▸ Collected data entries:
# # # # # # #
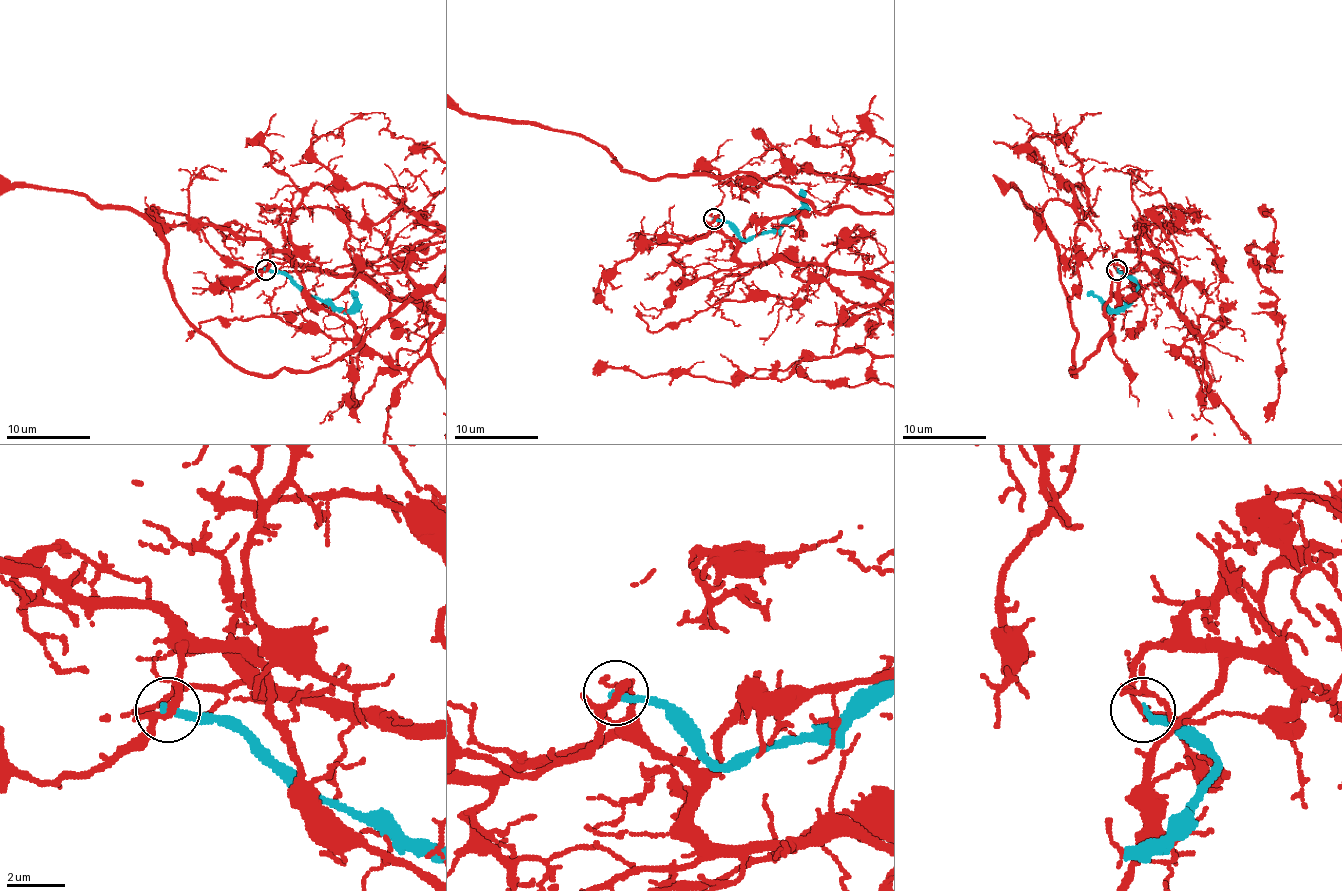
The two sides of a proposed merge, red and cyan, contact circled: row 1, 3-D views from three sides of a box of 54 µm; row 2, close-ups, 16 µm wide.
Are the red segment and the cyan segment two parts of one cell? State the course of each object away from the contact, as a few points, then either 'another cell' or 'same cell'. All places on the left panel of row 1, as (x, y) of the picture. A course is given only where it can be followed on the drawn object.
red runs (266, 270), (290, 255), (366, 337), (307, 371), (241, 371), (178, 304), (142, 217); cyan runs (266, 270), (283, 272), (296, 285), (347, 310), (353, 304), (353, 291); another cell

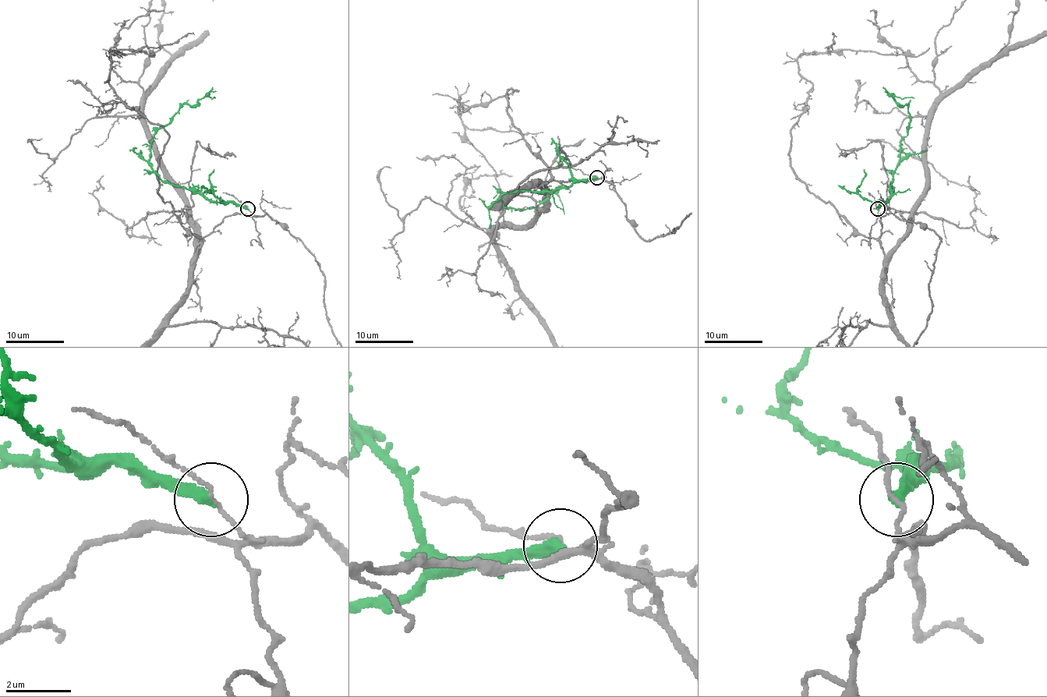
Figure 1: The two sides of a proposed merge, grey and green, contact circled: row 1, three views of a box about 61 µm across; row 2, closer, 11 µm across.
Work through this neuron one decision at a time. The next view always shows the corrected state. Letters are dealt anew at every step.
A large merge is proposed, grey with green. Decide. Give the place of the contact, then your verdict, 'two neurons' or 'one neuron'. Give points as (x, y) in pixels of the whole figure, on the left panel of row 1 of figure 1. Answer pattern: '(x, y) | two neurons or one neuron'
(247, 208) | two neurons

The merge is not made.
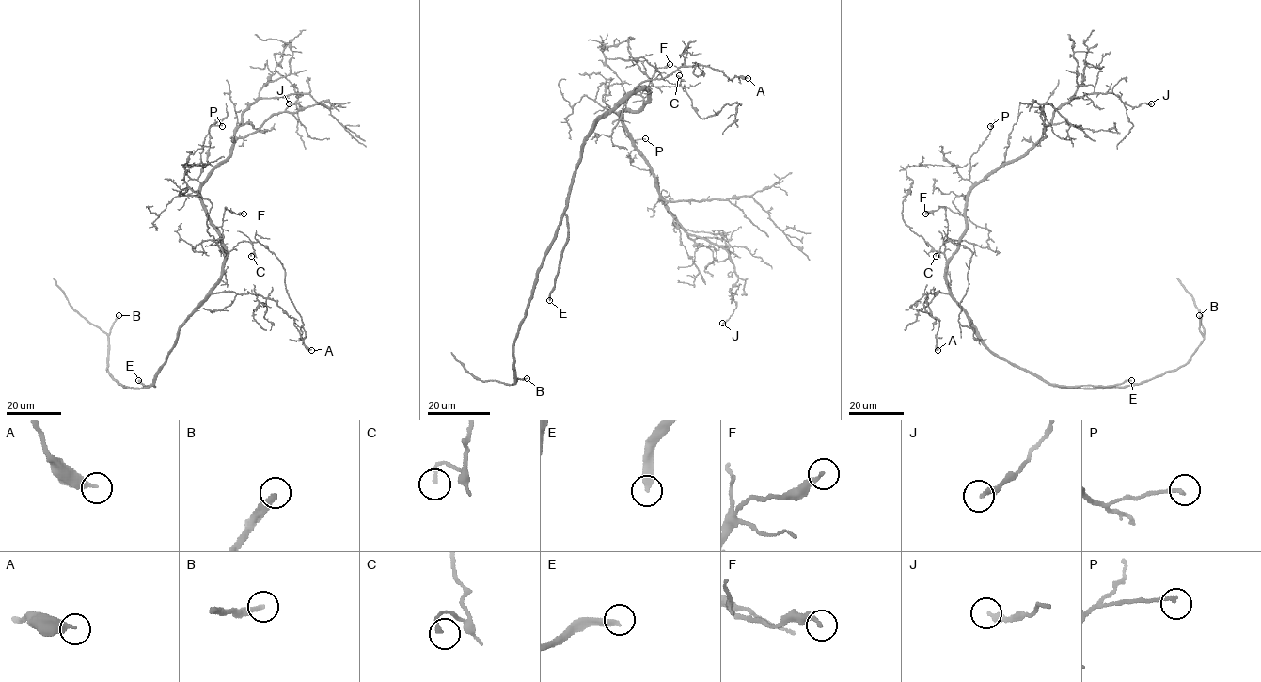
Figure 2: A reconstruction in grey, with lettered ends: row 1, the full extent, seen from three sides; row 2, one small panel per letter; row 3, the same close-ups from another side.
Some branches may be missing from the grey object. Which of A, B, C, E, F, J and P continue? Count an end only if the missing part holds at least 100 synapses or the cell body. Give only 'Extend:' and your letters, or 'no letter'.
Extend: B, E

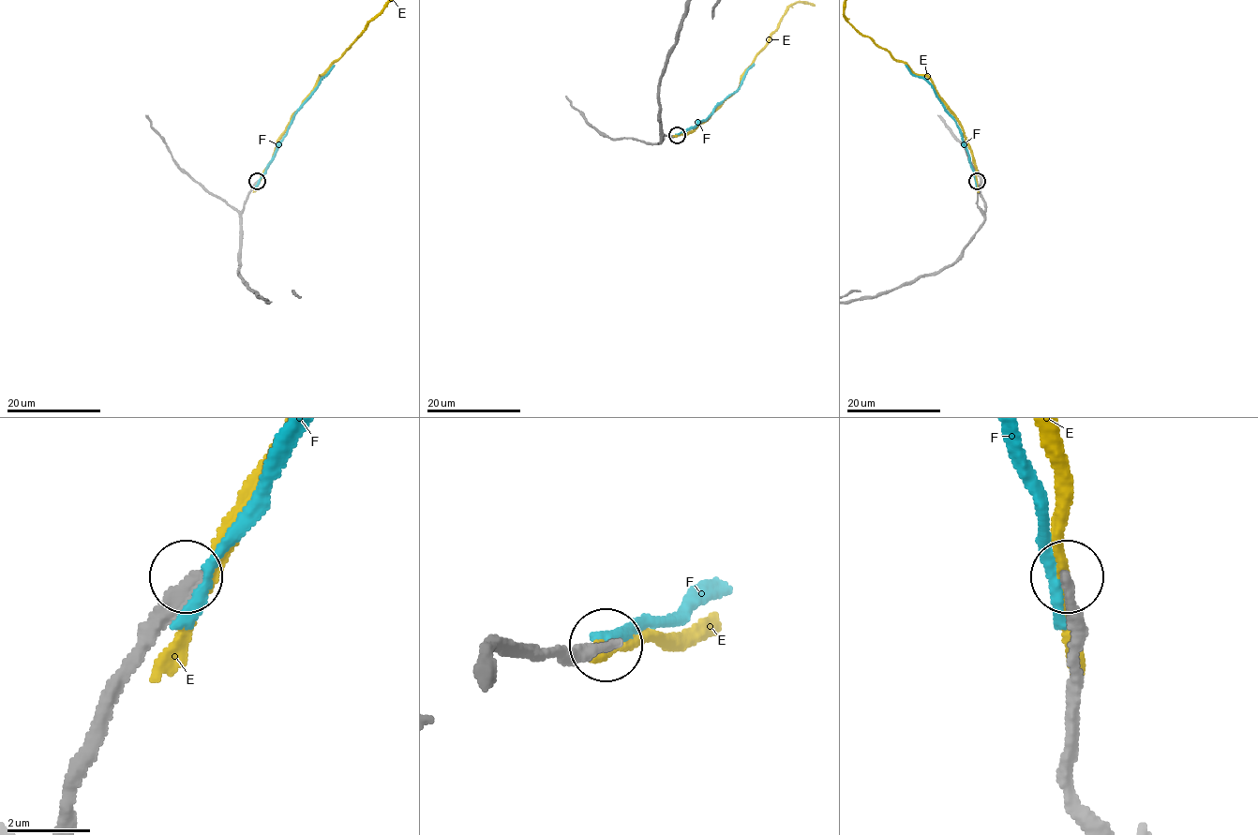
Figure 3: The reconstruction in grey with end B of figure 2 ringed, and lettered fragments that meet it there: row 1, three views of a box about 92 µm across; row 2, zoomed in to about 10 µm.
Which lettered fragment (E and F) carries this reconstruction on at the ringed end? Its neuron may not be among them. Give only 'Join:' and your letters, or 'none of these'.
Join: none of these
# # # # # # #
▸ Task prompt: What is needed is the exact run of lines from the start of the data through the line with "Work through this", both ends included, minus the pictures.

▸ Written response:
The two sides of a proposed merge, red and cyan, contact circled: row 1, 3-D views from three sides of a box of 54 µm; row 2, close-ups, 16 µm wide.
Are the red segment and the cyan segment two parts of one cell? State the course of each object away from the contact, as a few points, then either 'another cell' or 'same cell'. All places on the left panel of row 1, as (x, y) of the picture. A course is given only where it can be followed on the drawn object.
red runs (266, 270), (290, 255), (366, 337), (307, 371), (241, 371), (178, 304), (142, 217); cyan runs (266, 270), (283, 272), (296, 285), (347, 310), (353, 304), (353, 291); another cell

Figure 1: The two sides of a proposed merge, grey and green, contact circled: row 1, three views of a box about 61 µm across; row 2, closer, 11 µm across.
Work through this neuron one decision at a time. The next view always shows the corrected state. Letters are dealt anew at every step.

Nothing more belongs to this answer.